[SUPPLIED ENTRIES Boundary: Start]

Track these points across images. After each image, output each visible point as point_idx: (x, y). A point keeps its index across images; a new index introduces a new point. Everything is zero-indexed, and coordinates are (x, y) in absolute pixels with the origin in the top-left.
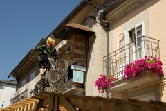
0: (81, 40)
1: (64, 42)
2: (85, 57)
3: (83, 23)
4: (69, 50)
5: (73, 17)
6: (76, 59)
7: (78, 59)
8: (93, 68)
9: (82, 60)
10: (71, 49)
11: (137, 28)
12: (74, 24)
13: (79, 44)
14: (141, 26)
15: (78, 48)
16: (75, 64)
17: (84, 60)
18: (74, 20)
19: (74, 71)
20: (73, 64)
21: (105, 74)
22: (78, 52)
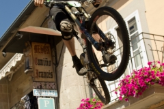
0: (43, 50)
1: (18, 57)
2: (54, 74)
3: (43, 25)
4: (28, 68)
5: (27, 18)
6: (41, 79)
7: (44, 79)
8: (68, 91)
9: (49, 80)
10: (31, 65)
11: (129, 22)
12: (30, 28)
13: (42, 56)
14: (134, 19)
15: (41, 63)
16: (40, 88)
17: (53, 80)
18: (29, 21)
19: (39, 99)
20: (38, 88)
21: (89, 97)
22: (42, 69)
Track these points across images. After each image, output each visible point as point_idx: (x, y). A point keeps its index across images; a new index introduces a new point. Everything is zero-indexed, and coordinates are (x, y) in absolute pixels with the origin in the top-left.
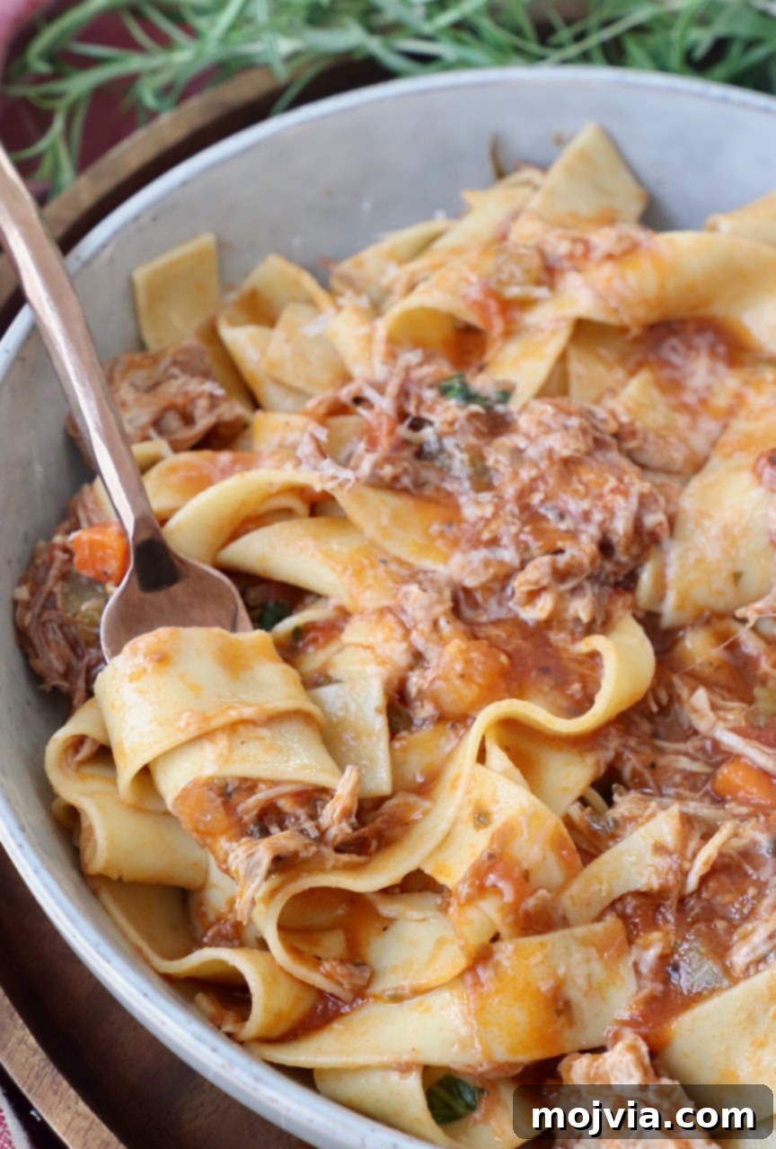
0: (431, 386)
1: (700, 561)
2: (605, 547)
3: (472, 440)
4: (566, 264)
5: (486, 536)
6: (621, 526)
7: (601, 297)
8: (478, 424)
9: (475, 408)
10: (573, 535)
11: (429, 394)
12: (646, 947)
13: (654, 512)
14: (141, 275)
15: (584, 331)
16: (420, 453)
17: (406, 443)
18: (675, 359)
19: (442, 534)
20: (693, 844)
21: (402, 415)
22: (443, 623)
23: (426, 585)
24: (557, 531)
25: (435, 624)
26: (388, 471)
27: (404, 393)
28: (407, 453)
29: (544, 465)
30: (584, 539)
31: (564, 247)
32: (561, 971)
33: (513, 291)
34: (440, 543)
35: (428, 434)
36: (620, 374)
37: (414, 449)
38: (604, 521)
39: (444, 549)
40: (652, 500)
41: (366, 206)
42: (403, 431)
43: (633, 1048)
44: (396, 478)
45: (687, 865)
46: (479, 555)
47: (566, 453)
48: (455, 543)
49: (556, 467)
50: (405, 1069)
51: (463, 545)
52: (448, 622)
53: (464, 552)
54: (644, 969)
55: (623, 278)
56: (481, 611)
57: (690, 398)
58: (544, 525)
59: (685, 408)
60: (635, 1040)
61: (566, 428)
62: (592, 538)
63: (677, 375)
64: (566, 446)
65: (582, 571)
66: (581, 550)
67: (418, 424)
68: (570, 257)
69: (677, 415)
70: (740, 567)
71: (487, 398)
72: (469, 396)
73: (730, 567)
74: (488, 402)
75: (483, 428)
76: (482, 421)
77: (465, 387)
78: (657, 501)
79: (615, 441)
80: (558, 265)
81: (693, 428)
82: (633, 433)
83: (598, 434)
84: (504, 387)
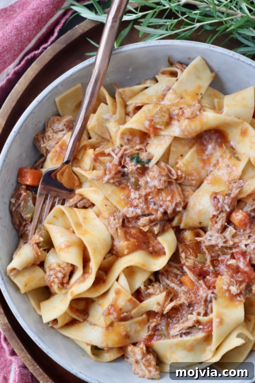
0: (128, 157)
1: (191, 218)
2: (165, 213)
3: (136, 176)
4: (176, 117)
5: (135, 204)
7: (182, 131)
9: (139, 166)
10: (157, 211)
11: (128, 159)
12: (152, 323)
13: (179, 208)
14: (57, 100)
15: (176, 139)
16: (124, 175)
17: (120, 172)
18: (205, 142)
19: (124, 200)
20: (167, 303)
21: (120, 163)
22: (119, 229)
23: (116, 217)
24: (152, 208)
25: (117, 229)
26: (112, 181)
27: (122, 157)
28: (119, 175)
29: (153, 189)
30: (159, 212)
31: (176, 112)
32: (128, 330)
33: (158, 126)
34: (123, 202)
35: (126, 169)
36: (186, 148)
37: (122, 173)
38: (165, 208)
40: (179, 204)
42: (120, 168)
43: (142, 349)
45: (164, 309)
46: (132, 209)
47: (159, 188)
48: (126, 204)
49: (156, 191)
50: (88, 344)
51: (128, 205)
52: (120, 229)
53: (128, 207)
54: (150, 328)
55: (190, 125)
56: (130, 223)
57: (205, 157)
59: (203, 161)
60: (143, 346)
61: (160, 180)
62: (161, 212)
64: (159, 186)
65: (158, 220)
66: (158, 216)
67: (124, 167)
68: (178, 115)
69: (200, 164)
70: (201, 221)
71: (143, 162)
72: (139, 161)
73: (199, 221)
74: (143, 163)
75: (141, 172)
76: (140, 170)
77: (138, 158)
78: (181, 204)
79: (175, 181)
80: (173, 117)
81: (203, 168)
82: (182, 178)
83: (170, 180)
84: (149, 157)
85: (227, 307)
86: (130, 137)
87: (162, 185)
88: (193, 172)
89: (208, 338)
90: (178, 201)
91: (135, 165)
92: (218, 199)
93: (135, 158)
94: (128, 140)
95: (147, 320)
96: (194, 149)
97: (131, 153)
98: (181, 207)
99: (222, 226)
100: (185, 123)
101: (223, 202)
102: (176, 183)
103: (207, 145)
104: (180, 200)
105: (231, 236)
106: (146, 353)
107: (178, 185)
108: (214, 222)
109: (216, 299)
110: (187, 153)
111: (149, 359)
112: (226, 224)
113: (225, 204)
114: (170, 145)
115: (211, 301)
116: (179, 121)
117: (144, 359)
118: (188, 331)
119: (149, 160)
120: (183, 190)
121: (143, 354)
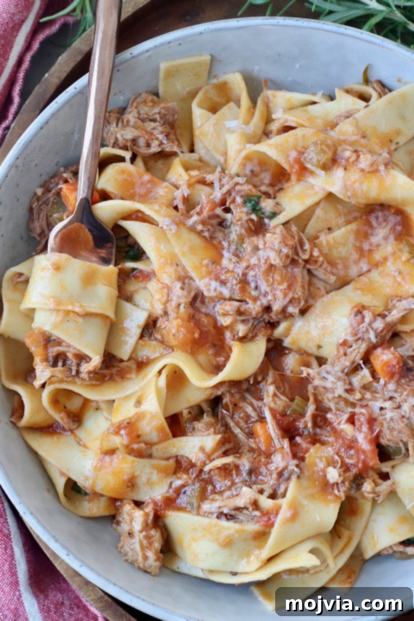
0: (242, 197)
1: (308, 333)
2: (268, 309)
3: (243, 231)
4: (343, 162)
5: (223, 277)
6: (276, 307)
7: (345, 188)
8: (251, 225)
9: (254, 217)
10: (255, 299)
11: (239, 200)
12: (179, 478)
13: (295, 307)
14: (163, 66)
15: (330, 196)
16: (222, 224)
17: (218, 216)
18: (374, 223)
19: (207, 265)
21: (223, 202)
22: (182, 307)
23: (186, 286)
24: (250, 293)
25: (179, 305)
26: (200, 227)
27: (229, 193)
28: (215, 222)
29: (263, 261)
30: (258, 303)
31: (347, 154)
32: (136, 474)
33: (309, 166)
34: (204, 269)
35: (228, 216)
36: (341, 221)
37: (220, 220)
38: (271, 300)
39: (204, 273)
40: (297, 301)
41: (297, 66)
42: (219, 211)
43: (147, 515)
44: (202, 231)
45: (207, 462)
46: (214, 284)
47: (273, 262)
48: (209, 273)
49: (266, 266)
50: (62, 474)
51: (212, 276)
52: (184, 307)
53: (211, 279)
54: (174, 486)
55: (361, 183)
56: (204, 306)
57: (366, 247)
58: (247, 287)
59: (360, 251)
60: (151, 511)
61: (280, 251)
62: (262, 305)
63: (370, 231)
64: (275, 260)
65: (251, 315)
66: (254, 308)
67: (228, 210)
68: (347, 160)
69: (354, 253)
70: (322, 344)
71: (263, 213)
72: (256, 209)
73: (318, 342)
74: (262, 216)
75: (253, 228)
76: (254, 224)
77: (257, 203)
78: (299, 302)
79: (303, 263)
80: (339, 160)
81: (356, 263)
82: (316, 262)
83: (296, 258)
84: (276, 210)
85: (312, 497)
86: (257, 169)
87: (281, 260)
88: (338, 261)
89: (261, 536)
90: (296, 296)
91: (247, 214)
92: (363, 317)
93: (253, 202)
94: (252, 171)
95: (173, 470)
96: (354, 226)
97: (248, 192)
98: (298, 307)
99: (353, 362)
100: (354, 175)
101: (370, 324)
102: (304, 267)
103: (376, 228)
104: (301, 296)
105: (362, 384)
106: (151, 525)
107: (305, 272)
108: (342, 352)
109: (298, 477)
110: (339, 228)
111: (153, 536)
112: (361, 362)
113: (372, 329)
114: (317, 204)
115: (289, 479)
116: (345, 169)
117: (144, 533)
118: (233, 513)
119: (274, 215)
120: (310, 284)
121: (145, 524)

[SUPPLIED ENTRIES Boundary: End]

> **EXERCISE BRIEF**: Copy every one of the records above verbatim, leaving the pictures out of your copy.

> **EXERCISE OUTPUT**:
Track these points across images. After each image, output each visible point as point_idx: (x, y). A point keeps its index across images; a new index introduces a new point. Everything is zero-indexed, and coordinates are (x, y) in absolute pixels with the origin in the top-left.
0: (81, 40)
1: (64, 42)
2: (85, 57)
3: (83, 23)
4: (69, 50)
5: (73, 17)
6: (76, 59)
7: (78, 59)
8: (93, 68)
9: (82, 60)
10: (71, 49)
11: (137, 28)
12: (74, 24)
13: (79, 44)
14: (141, 26)
15: (78, 48)
16: (75, 64)
17: (84, 60)
18: (74, 20)
19: (74, 71)
20: (73, 64)
21: (105, 74)
22: (78, 52)
0: (43, 50)
1: (18, 57)
2: (54, 74)
3: (43, 25)
4: (28, 68)
5: (27, 18)
6: (41, 79)
7: (44, 79)
8: (68, 91)
9: (49, 80)
10: (31, 65)
11: (129, 22)
12: (30, 28)
13: (42, 56)
14: (134, 19)
15: (41, 63)
16: (40, 88)
17: (53, 80)
18: (29, 21)
19: (39, 99)
20: (38, 88)
21: (89, 97)
22: (42, 69)
Track these points across images. After each image, output each visible point as point_idx: (x, y). A point keeps its index across images; a new index introduces a new point. Everything is zero-indexed, and coordinates are (x, y) in absolute pixels with the origin in the top-left.
0: (431, 386)
1: (700, 561)
2: (605, 547)
3: (472, 440)
4: (566, 264)
5: (486, 536)
6: (621, 526)
7: (601, 297)
8: (478, 424)
9: (475, 408)
10: (573, 535)
11: (429, 394)
12: (646, 947)
13: (654, 512)
14: (141, 275)
15: (584, 331)
16: (420, 453)
17: (406, 443)
18: (675, 359)
19: (442, 534)
20: (693, 844)
21: (402, 415)
22: (443, 623)
23: (426, 585)
24: (557, 531)
25: (435, 624)
26: (388, 471)
27: (404, 393)
28: (407, 453)
29: (544, 465)
30: (584, 539)
31: (564, 247)
32: (561, 971)
33: (513, 291)
34: (440, 543)
35: (428, 434)
36: (620, 374)
37: (414, 449)
38: (604, 521)
39: (444, 549)
40: (652, 500)
41: (366, 206)
42: (403, 431)
43: (633, 1048)
44: (396, 478)
45: (687, 865)
46: (479, 555)
47: (566, 453)
48: (455, 543)
49: (556, 467)
50: (405, 1069)
51: (463, 545)
52: (448, 622)
53: (464, 552)
54: (644, 969)
55: (623, 278)
56: (481, 611)
57: (690, 398)
58: (544, 525)
59: (685, 408)
60: (635, 1040)
61: (566, 428)
62: (592, 538)
63: (677, 375)
64: (566, 446)
65: (582, 571)
66: (581, 550)
67: (418, 424)
68: (570, 257)
69: (677, 415)
70: (740, 567)
71: (487, 398)
72: (469, 396)
73: (730, 567)
74: (488, 402)
75: (483, 428)
76: (482, 421)
77: (465, 387)
78: (657, 501)
79: (615, 441)
80: (558, 265)
81: (693, 428)
82: (633, 433)
83: (598, 434)
84: (504, 387)
0: (128, 157)
1: (191, 218)
2: (165, 213)
3: (136, 176)
4: (176, 117)
5: (135, 204)
7: (182, 131)
9: (139, 166)
10: (157, 211)
11: (128, 159)
12: (152, 323)
13: (179, 208)
14: (57, 100)
15: (176, 139)
16: (124, 175)
17: (120, 172)
18: (205, 142)
19: (124, 200)
20: (167, 303)
21: (120, 163)
22: (119, 229)
23: (116, 217)
24: (152, 208)
25: (117, 229)
26: (112, 181)
27: (122, 157)
28: (119, 175)
29: (153, 189)
30: (159, 212)
31: (176, 112)
32: (128, 330)
33: (158, 126)
34: (123, 202)
35: (126, 169)
36: (186, 148)
37: (122, 173)
38: (165, 208)
40: (179, 204)
42: (120, 168)
43: (142, 349)
45: (164, 309)
46: (132, 209)
47: (159, 188)
48: (126, 204)
49: (156, 191)
50: (88, 344)
51: (128, 205)
52: (120, 229)
53: (128, 207)
54: (150, 328)
55: (190, 125)
56: (130, 223)
57: (205, 157)
59: (203, 161)
60: (143, 346)
61: (160, 180)
62: (161, 212)
64: (159, 186)
65: (158, 220)
66: (158, 216)
67: (124, 167)
68: (178, 115)
69: (200, 164)
70: (201, 221)
71: (143, 162)
72: (139, 161)
73: (199, 221)
74: (143, 163)
75: (141, 172)
76: (140, 170)
77: (138, 158)
78: (181, 204)
79: (175, 181)
80: (173, 117)
81: (203, 168)
82: (182, 178)
83: (170, 180)
84: (149, 157)
85: (227, 307)
86: (130, 137)
87: (162, 185)
88: (193, 172)
89: (208, 338)
90: (178, 201)
91: (135, 165)
92: (218, 199)
93: (135, 158)
94: (128, 140)
95: (147, 320)
96: (194, 149)
97: (131, 153)
98: (181, 207)
99: (222, 226)
100: (185, 123)
101: (223, 202)
102: (176, 183)
103: (207, 145)
104: (180, 200)
105: (231, 236)
106: (146, 353)
107: (178, 185)
108: (214, 222)
109: (216, 299)
110: (187, 153)
111: (149, 359)
112: (226, 224)
113: (225, 204)
114: (170, 145)
115: (211, 301)
116: (179, 121)
117: (144, 359)
118: (188, 331)
119: (149, 160)
120: (183, 190)
121: (143, 354)
0: (242, 197)
1: (308, 333)
2: (268, 309)
3: (243, 231)
4: (343, 162)
5: (223, 277)
6: (276, 307)
7: (345, 188)
8: (251, 225)
9: (254, 217)
10: (255, 299)
11: (239, 200)
12: (179, 478)
13: (295, 307)
14: (163, 66)
15: (330, 196)
16: (222, 224)
17: (218, 216)
18: (374, 223)
19: (207, 265)
21: (223, 202)
22: (182, 307)
23: (186, 286)
24: (250, 293)
25: (179, 305)
26: (200, 227)
27: (229, 193)
28: (215, 222)
29: (263, 261)
30: (258, 303)
31: (347, 154)
32: (136, 474)
33: (309, 166)
34: (204, 269)
35: (228, 216)
36: (341, 221)
37: (220, 220)
38: (271, 300)
39: (204, 273)
40: (297, 301)
41: (297, 66)
42: (219, 211)
43: (147, 515)
44: (202, 231)
45: (207, 462)
46: (214, 284)
47: (273, 262)
48: (209, 273)
49: (266, 266)
50: (62, 474)
51: (212, 276)
52: (184, 307)
53: (211, 279)
54: (174, 486)
55: (361, 183)
56: (204, 306)
57: (366, 247)
58: (247, 287)
59: (360, 251)
60: (151, 511)
61: (280, 251)
62: (262, 305)
63: (370, 231)
64: (275, 260)
65: (251, 315)
66: (254, 308)
67: (228, 210)
68: (347, 160)
69: (354, 253)
70: (322, 344)
71: (263, 213)
72: (256, 209)
73: (318, 342)
74: (262, 216)
75: (253, 228)
76: (254, 224)
77: (257, 203)
78: (299, 302)
79: (303, 263)
80: (339, 160)
81: (356, 263)
82: (316, 262)
83: (296, 258)
84: (276, 210)
85: (312, 497)
86: (257, 169)
87: (281, 260)
88: (338, 261)
89: (261, 536)
90: (296, 296)
91: (247, 214)
92: (363, 317)
93: (253, 202)
94: (252, 171)
95: (173, 470)
96: (354, 226)
97: (248, 192)
98: (298, 307)
99: (353, 362)
100: (354, 175)
101: (370, 324)
102: (304, 267)
103: (376, 228)
104: (301, 296)
105: (362, 384)
106: (151, 525)
107: (305, 272)
108: (342, 352)
109: (298, 477)
110: (339, 228)
111: (153, 536)
112: (361, 362)
113: (372, 329)
114: (317, 204)
115: (289, 479)
116: (345, 169)
117: (144, 533)
118: (233, 513)
119: (274, 215)
120: (310, 284)
121: (145, 524)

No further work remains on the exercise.